Is blue light damaging and are filters worth it?

Posted: Friday 01 September 2023
A woman looking at her phone in the dark with blue light

We often get asked whether blue light is dangerous to the macula and whether blue light filtering glasses are worth getting. Recent research has shown that blue light filters often do not live up to the claims they make.

Below we answer your questions and look into the research in more detail: 

What is Blue Light?

Blue light is part of the visible light spectrum, the light which can be seen by the human eye. Blue light is found in both sunlight and artificial light sources (such as LED lights and computer or phone screens), however the great majority of your exposure comes from the sun.

Does Blue Light affect the eyes?

Blue light has the highest amount of energy in the light spectrum.

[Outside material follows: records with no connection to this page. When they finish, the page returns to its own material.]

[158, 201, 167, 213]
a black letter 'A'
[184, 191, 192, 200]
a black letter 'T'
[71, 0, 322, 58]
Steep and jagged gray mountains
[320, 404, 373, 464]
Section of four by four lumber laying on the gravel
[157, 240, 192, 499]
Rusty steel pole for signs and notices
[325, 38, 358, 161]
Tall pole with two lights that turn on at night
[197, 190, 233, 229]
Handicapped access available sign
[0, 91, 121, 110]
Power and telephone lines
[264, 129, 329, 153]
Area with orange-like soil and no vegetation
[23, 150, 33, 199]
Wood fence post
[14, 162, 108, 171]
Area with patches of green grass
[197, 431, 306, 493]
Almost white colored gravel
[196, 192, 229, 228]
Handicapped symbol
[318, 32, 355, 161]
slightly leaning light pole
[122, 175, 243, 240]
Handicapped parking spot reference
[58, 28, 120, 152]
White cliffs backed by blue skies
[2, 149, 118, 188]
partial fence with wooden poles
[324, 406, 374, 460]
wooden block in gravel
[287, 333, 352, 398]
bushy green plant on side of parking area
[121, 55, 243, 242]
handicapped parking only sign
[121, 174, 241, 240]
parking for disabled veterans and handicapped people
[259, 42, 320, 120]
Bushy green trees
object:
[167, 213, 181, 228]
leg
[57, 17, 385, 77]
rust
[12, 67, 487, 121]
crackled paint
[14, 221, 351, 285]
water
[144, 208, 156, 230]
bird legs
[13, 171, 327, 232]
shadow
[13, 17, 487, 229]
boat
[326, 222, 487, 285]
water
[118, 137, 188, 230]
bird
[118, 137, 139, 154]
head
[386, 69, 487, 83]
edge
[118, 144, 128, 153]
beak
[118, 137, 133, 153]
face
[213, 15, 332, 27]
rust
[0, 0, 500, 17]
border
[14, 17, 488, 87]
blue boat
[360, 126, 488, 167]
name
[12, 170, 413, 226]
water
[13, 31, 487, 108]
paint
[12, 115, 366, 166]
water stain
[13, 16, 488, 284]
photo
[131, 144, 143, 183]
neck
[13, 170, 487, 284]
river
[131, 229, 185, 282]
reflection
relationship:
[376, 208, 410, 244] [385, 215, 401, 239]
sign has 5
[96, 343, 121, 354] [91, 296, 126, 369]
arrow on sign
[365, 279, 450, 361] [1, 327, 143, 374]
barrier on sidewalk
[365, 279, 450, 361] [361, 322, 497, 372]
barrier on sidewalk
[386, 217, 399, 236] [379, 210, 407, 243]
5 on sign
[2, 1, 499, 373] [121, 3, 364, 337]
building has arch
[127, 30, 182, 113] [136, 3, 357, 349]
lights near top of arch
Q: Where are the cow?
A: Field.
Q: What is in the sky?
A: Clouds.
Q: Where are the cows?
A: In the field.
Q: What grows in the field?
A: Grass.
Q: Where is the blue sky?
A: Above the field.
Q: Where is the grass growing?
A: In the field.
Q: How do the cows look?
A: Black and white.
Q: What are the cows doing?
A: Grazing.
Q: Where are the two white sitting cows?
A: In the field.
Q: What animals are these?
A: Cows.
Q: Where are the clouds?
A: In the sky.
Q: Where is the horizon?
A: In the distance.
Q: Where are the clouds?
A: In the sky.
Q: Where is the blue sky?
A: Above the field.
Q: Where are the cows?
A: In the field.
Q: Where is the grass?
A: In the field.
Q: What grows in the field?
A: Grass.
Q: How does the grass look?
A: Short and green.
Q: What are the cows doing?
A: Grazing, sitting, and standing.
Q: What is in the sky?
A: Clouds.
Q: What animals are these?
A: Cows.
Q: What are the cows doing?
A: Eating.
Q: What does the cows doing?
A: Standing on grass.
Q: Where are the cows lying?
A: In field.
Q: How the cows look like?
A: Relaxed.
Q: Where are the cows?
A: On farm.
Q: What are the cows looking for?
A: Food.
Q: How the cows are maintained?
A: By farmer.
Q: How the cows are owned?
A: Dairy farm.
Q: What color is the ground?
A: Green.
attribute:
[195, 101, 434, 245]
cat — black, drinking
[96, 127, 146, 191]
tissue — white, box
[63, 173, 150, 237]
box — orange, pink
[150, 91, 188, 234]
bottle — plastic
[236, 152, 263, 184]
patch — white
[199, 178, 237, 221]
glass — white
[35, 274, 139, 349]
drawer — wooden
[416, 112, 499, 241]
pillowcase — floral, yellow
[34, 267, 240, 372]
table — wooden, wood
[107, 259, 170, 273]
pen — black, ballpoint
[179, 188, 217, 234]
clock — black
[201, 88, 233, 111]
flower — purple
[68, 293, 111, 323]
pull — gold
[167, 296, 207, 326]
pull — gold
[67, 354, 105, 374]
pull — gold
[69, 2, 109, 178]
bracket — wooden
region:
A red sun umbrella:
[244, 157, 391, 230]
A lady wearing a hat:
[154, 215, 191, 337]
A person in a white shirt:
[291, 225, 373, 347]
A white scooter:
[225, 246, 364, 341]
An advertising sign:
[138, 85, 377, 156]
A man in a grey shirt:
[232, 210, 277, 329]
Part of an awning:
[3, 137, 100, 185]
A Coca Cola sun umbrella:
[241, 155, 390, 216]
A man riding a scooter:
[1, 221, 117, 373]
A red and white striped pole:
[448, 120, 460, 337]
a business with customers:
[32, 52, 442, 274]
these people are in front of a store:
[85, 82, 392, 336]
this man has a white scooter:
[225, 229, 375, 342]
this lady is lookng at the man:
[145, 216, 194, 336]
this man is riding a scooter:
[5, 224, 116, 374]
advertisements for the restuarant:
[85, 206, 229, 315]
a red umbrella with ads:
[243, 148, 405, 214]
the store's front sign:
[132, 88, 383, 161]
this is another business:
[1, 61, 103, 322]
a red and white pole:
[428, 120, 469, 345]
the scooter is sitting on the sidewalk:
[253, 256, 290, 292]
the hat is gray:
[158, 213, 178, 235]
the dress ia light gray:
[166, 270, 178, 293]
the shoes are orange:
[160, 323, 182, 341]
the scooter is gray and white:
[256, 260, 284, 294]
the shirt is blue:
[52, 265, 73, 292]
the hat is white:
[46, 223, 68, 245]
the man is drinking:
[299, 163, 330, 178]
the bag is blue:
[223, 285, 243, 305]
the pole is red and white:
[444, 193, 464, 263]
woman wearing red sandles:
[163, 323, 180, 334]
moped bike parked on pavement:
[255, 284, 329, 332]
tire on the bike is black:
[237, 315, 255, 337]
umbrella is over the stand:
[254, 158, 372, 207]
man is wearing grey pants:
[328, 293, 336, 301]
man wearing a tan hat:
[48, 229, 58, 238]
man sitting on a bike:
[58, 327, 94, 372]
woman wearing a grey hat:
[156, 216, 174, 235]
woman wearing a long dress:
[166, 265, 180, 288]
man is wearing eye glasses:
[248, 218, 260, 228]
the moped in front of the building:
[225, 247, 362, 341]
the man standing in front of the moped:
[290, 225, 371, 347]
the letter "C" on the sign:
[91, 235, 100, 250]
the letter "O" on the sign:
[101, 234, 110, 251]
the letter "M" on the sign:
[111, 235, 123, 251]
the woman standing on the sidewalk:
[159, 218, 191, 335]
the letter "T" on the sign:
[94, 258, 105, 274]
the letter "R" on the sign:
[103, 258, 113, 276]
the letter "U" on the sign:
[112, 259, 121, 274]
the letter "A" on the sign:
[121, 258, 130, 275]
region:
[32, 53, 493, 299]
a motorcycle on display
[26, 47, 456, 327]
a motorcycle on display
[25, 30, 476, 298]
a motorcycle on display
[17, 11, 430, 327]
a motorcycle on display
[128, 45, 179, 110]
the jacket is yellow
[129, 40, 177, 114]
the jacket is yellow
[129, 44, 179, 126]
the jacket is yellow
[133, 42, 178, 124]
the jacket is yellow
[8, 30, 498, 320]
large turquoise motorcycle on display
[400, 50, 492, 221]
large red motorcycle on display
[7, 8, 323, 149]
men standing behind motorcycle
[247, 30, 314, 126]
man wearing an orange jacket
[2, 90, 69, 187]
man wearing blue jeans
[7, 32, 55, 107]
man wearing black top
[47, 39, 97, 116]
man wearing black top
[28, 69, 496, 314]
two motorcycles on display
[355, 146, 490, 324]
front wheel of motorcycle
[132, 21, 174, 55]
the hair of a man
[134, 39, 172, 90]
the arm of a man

This high energy means it is more powerful and it has been speculated that the high energy of blue light may have a damaging effect on the retina.

Recently, with people spending more time looking at screens there has been a rise in the marketing of blue light filtering glasses. These have been sold as a way to reduce the potential damage from blue light as well as relieve eye strain and improve sleep.

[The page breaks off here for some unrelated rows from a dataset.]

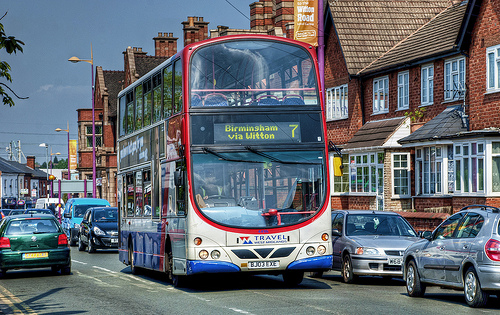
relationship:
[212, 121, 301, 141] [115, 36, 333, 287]
sign on bus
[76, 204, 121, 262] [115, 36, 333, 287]
car behind bus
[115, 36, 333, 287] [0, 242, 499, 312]
bus on street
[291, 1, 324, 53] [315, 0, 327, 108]
sign on pole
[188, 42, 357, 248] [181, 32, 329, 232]
bus front has border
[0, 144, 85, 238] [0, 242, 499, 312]
building down street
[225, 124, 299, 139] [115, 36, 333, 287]
sign on front of bus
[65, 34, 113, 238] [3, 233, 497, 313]
pole on side of street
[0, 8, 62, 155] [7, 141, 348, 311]
branches hanging over street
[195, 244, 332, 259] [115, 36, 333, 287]
headlights on front of bus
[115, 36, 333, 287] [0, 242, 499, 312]
bus in street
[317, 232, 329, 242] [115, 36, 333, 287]
left headlight on bus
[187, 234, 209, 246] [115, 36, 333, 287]
headlight on bus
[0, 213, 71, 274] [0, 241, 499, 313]
car on road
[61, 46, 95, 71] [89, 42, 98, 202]
streetlight on pole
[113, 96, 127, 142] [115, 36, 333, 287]
window on bus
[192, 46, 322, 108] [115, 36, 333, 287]
window on bus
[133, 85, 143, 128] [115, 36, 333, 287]
window on bus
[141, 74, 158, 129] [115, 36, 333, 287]
window on bus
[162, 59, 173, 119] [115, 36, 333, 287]
window on bus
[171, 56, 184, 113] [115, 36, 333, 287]
window on bus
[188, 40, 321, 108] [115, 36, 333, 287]
window on bus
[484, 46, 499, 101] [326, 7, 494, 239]
window on building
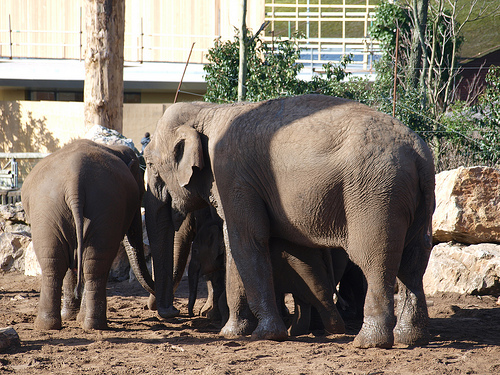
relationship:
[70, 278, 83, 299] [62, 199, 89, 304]
hair at end of tail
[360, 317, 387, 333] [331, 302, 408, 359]
marks on foot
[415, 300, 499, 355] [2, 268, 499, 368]
shadow on ground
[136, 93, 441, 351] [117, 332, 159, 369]
elephant on dirt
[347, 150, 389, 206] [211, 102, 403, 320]
lines on skin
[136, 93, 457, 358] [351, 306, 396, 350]
elephant has left foot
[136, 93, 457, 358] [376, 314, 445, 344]
elephant has foot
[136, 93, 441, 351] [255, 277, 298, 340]
elephant has foot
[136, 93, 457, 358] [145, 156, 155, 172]
elephant has eye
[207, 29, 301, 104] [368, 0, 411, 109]
tree behind tree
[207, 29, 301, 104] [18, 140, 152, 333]
tree behind elephant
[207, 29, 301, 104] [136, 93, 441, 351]
tree behind elephant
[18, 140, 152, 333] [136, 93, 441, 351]
elephant next to elephant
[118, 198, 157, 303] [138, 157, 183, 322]
trunk hanging towards trunk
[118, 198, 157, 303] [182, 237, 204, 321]
trunk hanging towards trunk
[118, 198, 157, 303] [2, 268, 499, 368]
trunk hanging towards ground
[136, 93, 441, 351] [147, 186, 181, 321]
elephant with trunk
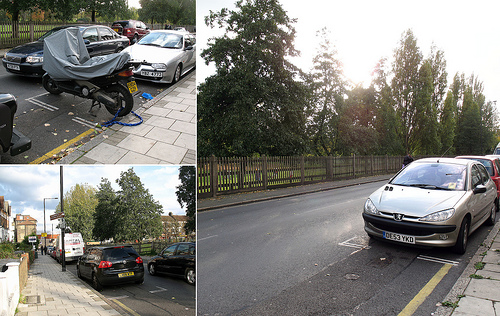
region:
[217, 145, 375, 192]
Fences surrounding a steet.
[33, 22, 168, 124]
A cover covering a motorcycle.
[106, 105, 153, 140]
A blue cord attached to a tired.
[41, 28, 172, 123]
A motorcycle parked in front of a car.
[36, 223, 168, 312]
Cars parked near a street.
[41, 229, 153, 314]
Cars parked near a sidewalk.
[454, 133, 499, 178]
A red car parked behind a silver car.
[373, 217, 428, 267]
License plate hanging in front of a car.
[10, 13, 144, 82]
A car driving pass a silver car.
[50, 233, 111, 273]
A white truck parked in front of a black car.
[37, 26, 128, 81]
a grey cover on a motorcycle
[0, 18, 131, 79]
a black car on a road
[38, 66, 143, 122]
a black and grey motorcycle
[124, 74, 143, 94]
a yelow license plate on a motorcycle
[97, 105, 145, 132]
a blue rope tying a motorcycle down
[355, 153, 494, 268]
a gray car parked alongside a road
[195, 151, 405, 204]
a wooden fence alongside a road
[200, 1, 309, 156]
a green tree behind a fence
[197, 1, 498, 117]
a grey sky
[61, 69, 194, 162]
a concrete sidewalk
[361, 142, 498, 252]
the parked cars on the road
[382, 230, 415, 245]
the license plate on the car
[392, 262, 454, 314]
the yellow line on the road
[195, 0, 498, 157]
the trees on the side of the road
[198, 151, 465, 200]
the fence on the side of the road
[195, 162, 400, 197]
the green grass on the other side of the fence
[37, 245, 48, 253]
the people on the sidewalk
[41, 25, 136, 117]
the parked motorcycle on the road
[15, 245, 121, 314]
the sidewalk next to the road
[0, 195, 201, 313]
the buildings in the area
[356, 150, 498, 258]
vehicle parked on a street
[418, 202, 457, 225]
front headlight on a vehicle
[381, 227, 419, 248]
front licence plate on a vehicle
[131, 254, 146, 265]
rear tail light on a vehicle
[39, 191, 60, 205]
street light on a pole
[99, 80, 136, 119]
rear wheel on a motorcycle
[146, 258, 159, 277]
front wheel on a vehicle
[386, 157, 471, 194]
front windshield on a vehicle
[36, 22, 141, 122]
motorcycle parked on a street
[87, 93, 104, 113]
kickstand on a motorcycle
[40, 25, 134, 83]
a gray cover on a motorcycle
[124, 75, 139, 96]
a yellow license plate on a motorcycle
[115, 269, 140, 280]
a license plate on a car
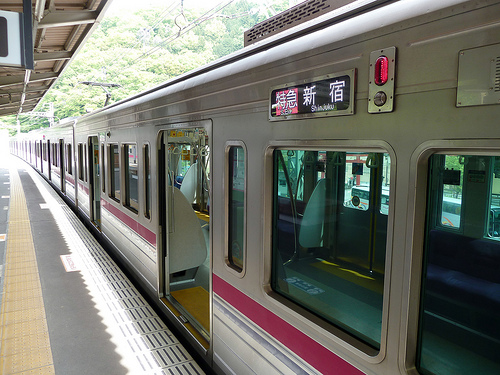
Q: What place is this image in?
A: It is at the station.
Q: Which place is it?
A: It is a station.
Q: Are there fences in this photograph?
A: No, there are no fences.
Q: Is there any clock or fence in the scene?
A: No, there are no fences or clocks.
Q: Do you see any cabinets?
A: No, there are no cabinets.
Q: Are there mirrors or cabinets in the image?
A: No, there are no cabinets or mirrors.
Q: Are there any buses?
A: No, there are no buses.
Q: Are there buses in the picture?
A: No, there are no buses.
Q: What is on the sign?
A: The characters are on the sign.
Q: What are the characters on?
A: The characters are on the sign.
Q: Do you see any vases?
A: No, there are no vases.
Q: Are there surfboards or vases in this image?
A: No, there are no vases or surfboards.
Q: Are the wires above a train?
A: Yes, the wires are above a train.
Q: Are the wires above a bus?
A: No, the wires are above a train.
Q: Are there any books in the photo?
A: No, there are no books.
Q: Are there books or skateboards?
A: No, there are no books or skateboards.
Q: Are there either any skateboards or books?
A: No, there are no books or skateboards.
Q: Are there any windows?
A: Yes, there are windows.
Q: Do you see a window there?
A: Yes, there are windows.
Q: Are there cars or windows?
A: Yes, there are windows.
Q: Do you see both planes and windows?
A: No, there are windows but no airplanes.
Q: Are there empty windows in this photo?
A: Yes, there are empty windows.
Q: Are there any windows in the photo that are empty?
A: Yes, there are windows that are empty.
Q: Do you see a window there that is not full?
A: Yes, there are empty windows.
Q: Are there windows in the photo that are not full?
A: Yes, there are empty windows.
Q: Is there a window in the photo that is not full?
A: Yes, there are empty windows.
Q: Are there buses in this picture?
A: No, there are no buses.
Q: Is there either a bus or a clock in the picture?
A: No, there are no buses or clocks.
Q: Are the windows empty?
A: Yes, the windows are empty.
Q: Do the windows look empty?
A: Yes, the windows are empty.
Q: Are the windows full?
A: No, the windows are empty.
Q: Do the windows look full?
A: No, the windows are empty.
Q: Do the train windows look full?
A: No, the windows are empty.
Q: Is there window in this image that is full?
A: No, there are windows but they are empty.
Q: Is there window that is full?
A: No, there are windows but they are empty.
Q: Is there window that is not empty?
A: No, there are windows but they are empty.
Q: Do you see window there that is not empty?
A: No, there are windows but they are empty.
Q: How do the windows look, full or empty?
A: The windows are empty.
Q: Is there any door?
A: Yes, there is a door.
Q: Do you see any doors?
A: Yes, there is a door.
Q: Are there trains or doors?
A: Yes, there is a door.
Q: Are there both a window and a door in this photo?
A: Yes, there are both a door and a window.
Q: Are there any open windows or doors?
A: Yes, there is an open door.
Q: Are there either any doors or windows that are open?
A: Yes, the door is open.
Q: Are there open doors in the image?
A: Yes, there is an open door.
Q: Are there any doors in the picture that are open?
A: Yes, there is a door that is open.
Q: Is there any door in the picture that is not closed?
A: Yes, there is a open door.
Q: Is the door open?
A: Yes, the door is open.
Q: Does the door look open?
A: Yes, the door is open.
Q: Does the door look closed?
A: No, the door is open.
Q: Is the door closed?
A: No, the door is open.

However, as the macula and retina is right at the back of the eye, the lens and cornea at the front of the eye is able to filter out most of the blue light.

Are Blue Light filtering glasses worth buying?

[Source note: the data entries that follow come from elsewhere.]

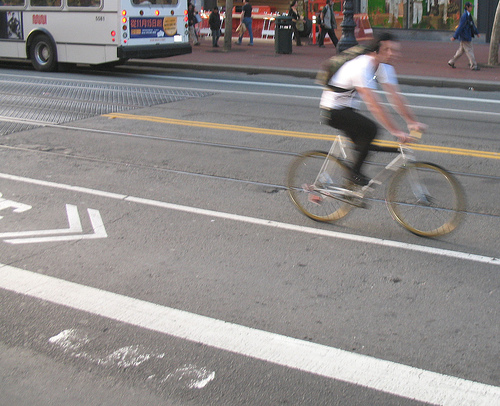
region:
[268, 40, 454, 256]
Guy riding a bicycle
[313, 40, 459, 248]
Man riding a bicycle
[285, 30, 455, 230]
Man with backpack riding a bicycle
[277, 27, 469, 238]
Guy with backpack riding a bicycle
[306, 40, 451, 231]
Guy wearing black and white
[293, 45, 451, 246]
Man wearing black and white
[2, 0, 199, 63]
Back of city bus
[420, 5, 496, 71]
Person walking down the street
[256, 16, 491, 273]
Man riding down the street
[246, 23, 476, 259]
Male riding down the street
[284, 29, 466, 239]
man in white top riding bike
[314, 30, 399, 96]
backpack on man riding bicycle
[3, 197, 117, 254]
white arrows painted on street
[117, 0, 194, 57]
back of a white city bus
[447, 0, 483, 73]
person in tan pants walking to the right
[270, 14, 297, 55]
trash can on the sidewalk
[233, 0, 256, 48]
man in blue jeans carrying jacket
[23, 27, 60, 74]
a back tire on white city bus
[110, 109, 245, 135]
double yellow line on street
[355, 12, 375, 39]
orange and white construction sign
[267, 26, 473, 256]
man riding a bicycle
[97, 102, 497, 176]
yellow stripe down center of road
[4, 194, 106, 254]
white painted arrows on road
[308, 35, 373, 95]
camoflauge backpack on man's back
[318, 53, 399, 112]
white short sleeve shirt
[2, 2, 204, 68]
bus stopped at bus stop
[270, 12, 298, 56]
black trash can on sidewalk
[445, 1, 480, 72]
man in blue jacket walking down sidewalk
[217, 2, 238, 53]
brown tree trunk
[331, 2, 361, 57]
base of tall street lamp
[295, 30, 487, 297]
a man riding a bicycle fast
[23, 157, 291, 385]
a bike lane on a paved road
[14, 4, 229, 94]
a stopped bus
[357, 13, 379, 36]
a traffic sign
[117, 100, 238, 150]
a double yellow line in the road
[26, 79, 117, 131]
a metal grate in the road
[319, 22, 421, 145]
a man wearing a camouflage backpack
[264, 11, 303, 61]
a public trash can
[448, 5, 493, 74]
a man in a blue jacket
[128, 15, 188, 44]
an ad on a bus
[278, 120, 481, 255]
a blurry white bike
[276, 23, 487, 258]
a man riding a bike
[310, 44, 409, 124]
a plain white tee shirt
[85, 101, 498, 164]
a yellow road line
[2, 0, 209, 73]
a white city bus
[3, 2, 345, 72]
people loading onto a bus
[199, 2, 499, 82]
people walking a city street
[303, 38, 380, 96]
a blurry travel sack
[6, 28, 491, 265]
a man rides a bike down the street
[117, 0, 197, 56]
an advertisement on a bus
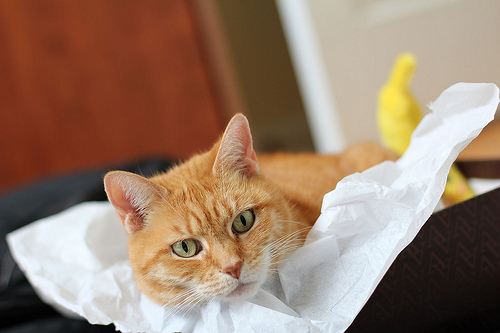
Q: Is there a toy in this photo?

A recent review of studies into blue light filtering glasses found that they had no impact on eye strain or sleep quality. The study also found no evidence to support that these filters have any impact on retinal health.

The study also highlights that these glasses are only able to filter 10 to 25 percent of the blue light, and that daylight contains a thousand times more blue light than artificial sources.

This new study supports the College of Optometrists, and Association of Optometrists' position on blue light glasses. They agree that there is not enough evidence to prove blue blocking filters will improve vision, or that blue light leads to damage to eye health. 

What does this mean?

This research shows that there is limited evidence that blue light from computer, tablet or phone screens has an impact on macular health. There is no evidence to suggest that you should stop using these devices, especially when many people rely on them as a low vision aid. There is also no need to stop using artificial light sources such as LED lights to prevent macular damage.

While blue light glasses may not help with sleep quality or eye strain, some people with macular disease may still use blue-blocking lenses to help reduce glare.